Is Your Crowdfunding Project Marketable?
Written by Michael Ibberson on March 17, 2015. Posted in Campaign Advice, Crowdfunding,promotion
How To Make The Product Or Service In A Crowdfunding Project Marketable
First-time crowdfunders often commit similar mistakes, one being a lack of precision. A strong pitch should identify the key features of a product or service—its incentives and distinguishers—yet campaigns repeatedly embark on long-winded narratives that detract from this point.
While a memorable story does connect emotionally with donors and enhance brand authenticity, it should come after defining the core of the project. Why else would anyone listen if the central idea did not entice? As a project owner, then, you must identify what makes your offering innovative and worth a second glance or dollar.
Some call this the Unique Selling Proposition (USP) or Point of Difference (POD). Building on both concepts, this post explores how personality and rapport can help answer the question: Is your crowdfunding project marketable?
Leveraging Brand Personality And Audience Enthusiasm To Boost Project Marketability
Established brands can use their reputations to push new products and services ahead. New brands, however, need to focus on more than just features and promises: they need to resonate with audiences by building personality. Thus, it’s not necessary for a crowdfunding project to be the best, but rather be different than its competitors. Think of how big brands accomplish this through messaging and imagery, then implement similar strategies in your campaign.

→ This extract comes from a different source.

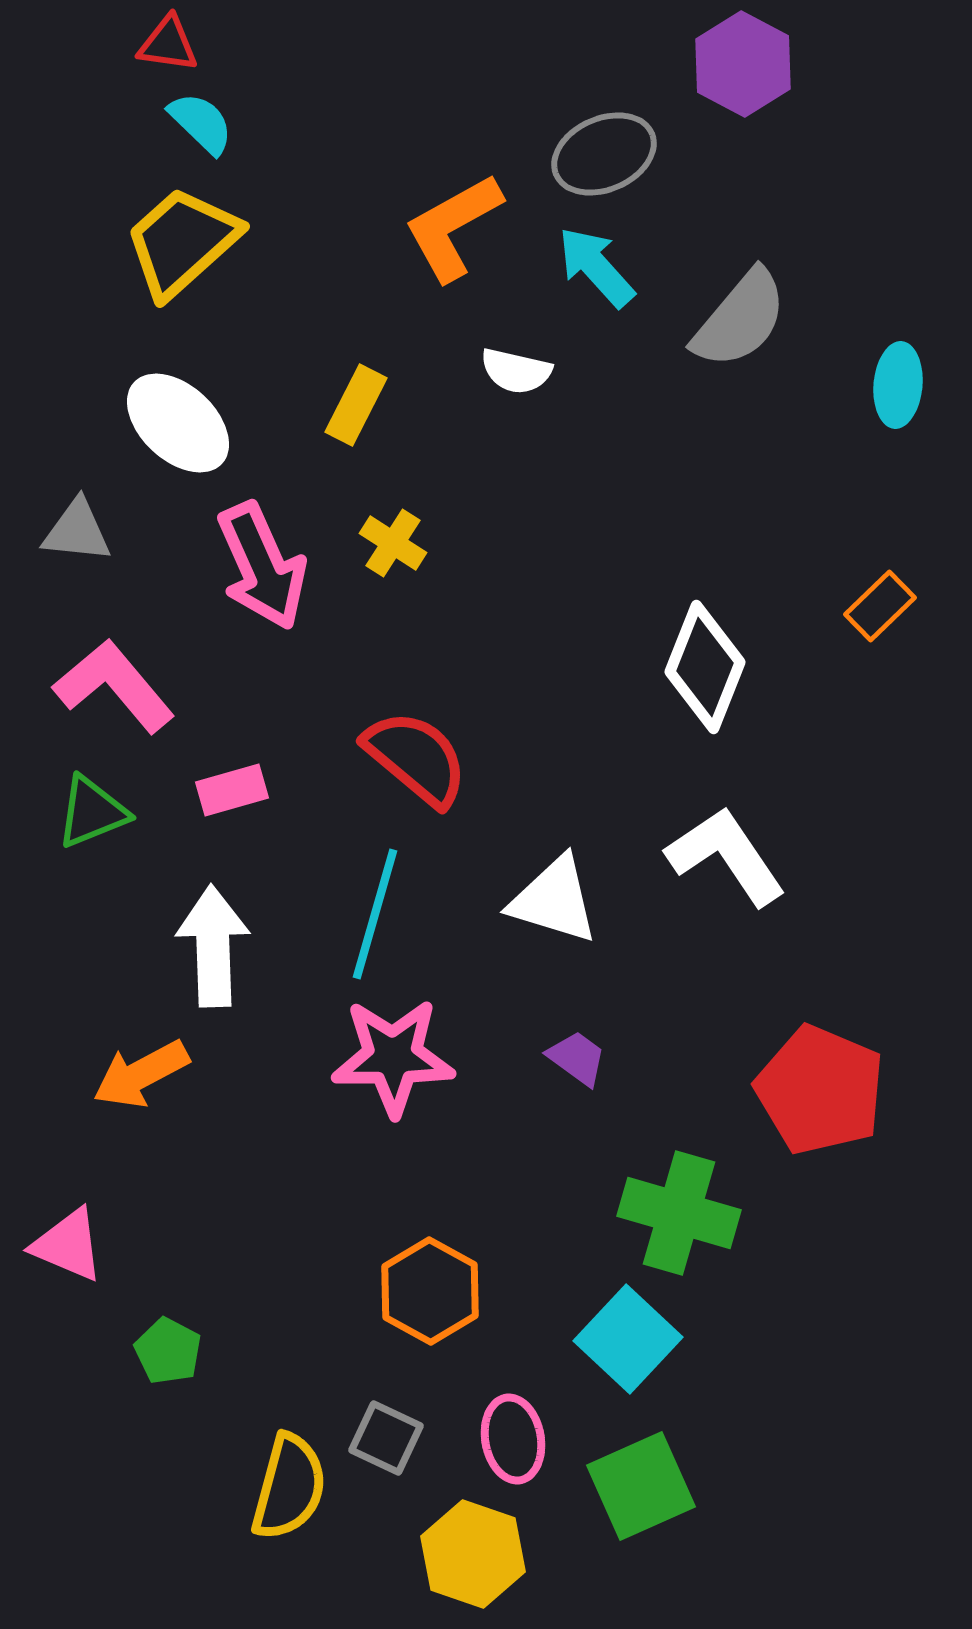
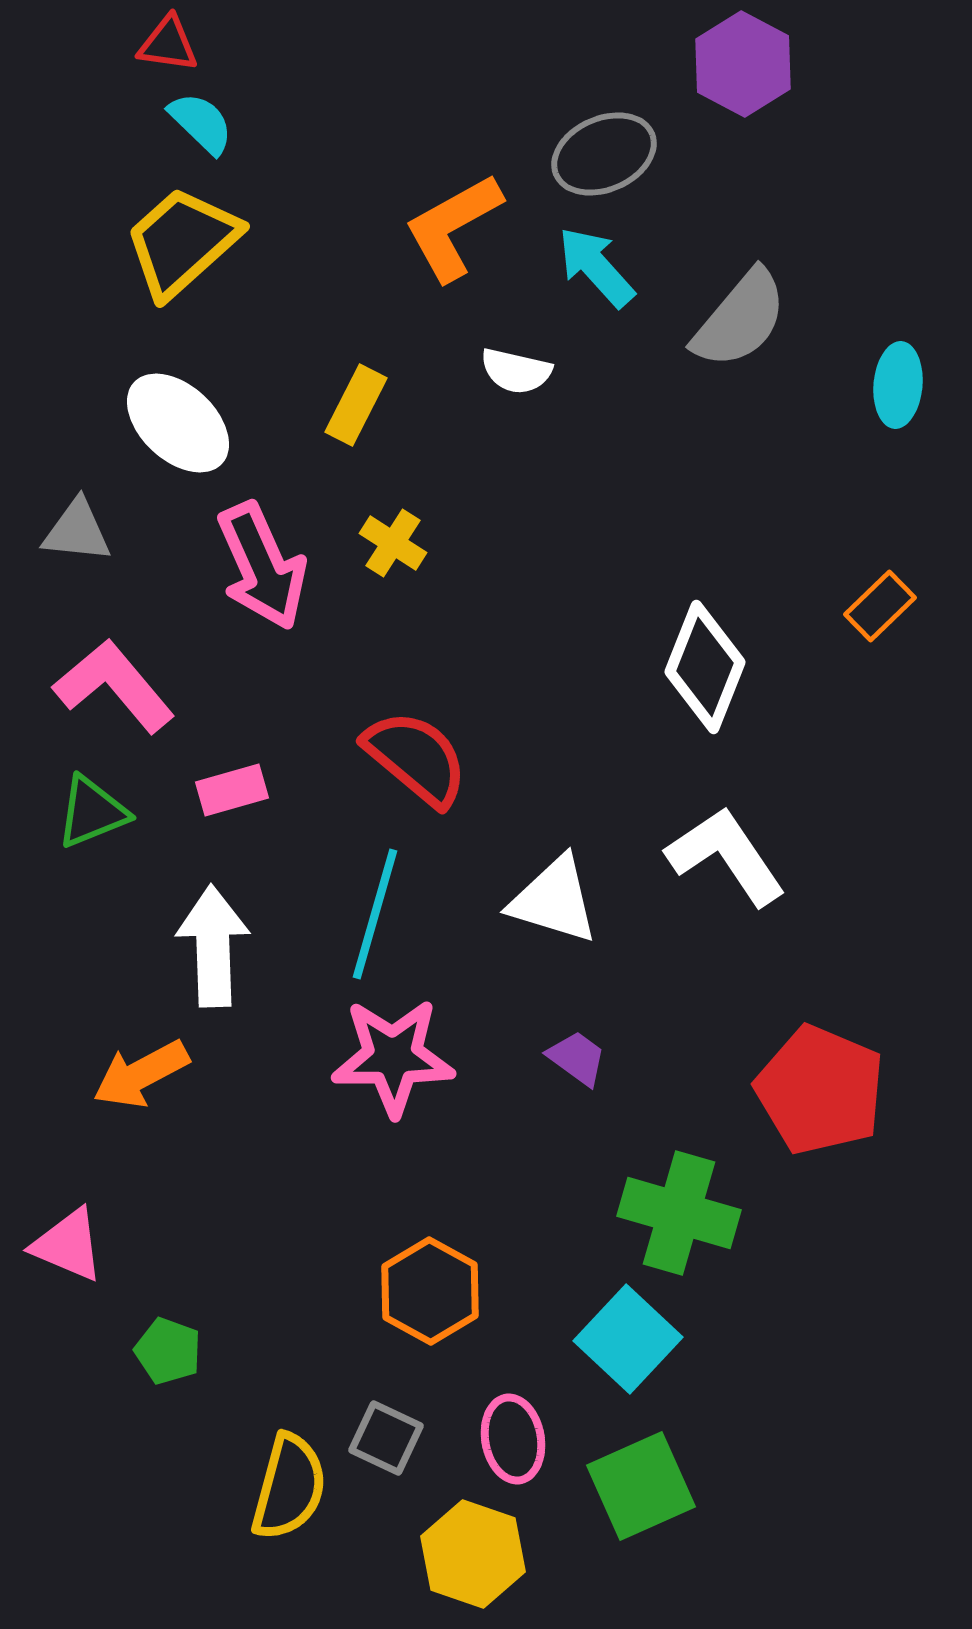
green pentagon: rotated 8 degrees counterclockwise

In addition to personality, what makes a crowdfunding campaign marketable is its ability to appeal to a niche marketplace and to connect facets of its product or service to communities. Rather than telling people how great an offering is, campaigns must demonstrate how it benefits the consumer. This taps into both logic and emotion: constructing the demand and fabricating the want. Select key features to highlight on the landing page, for instance, based on the niche-appeal. Keep in mind, this targets a select audience; it abstains from a catch-all approach.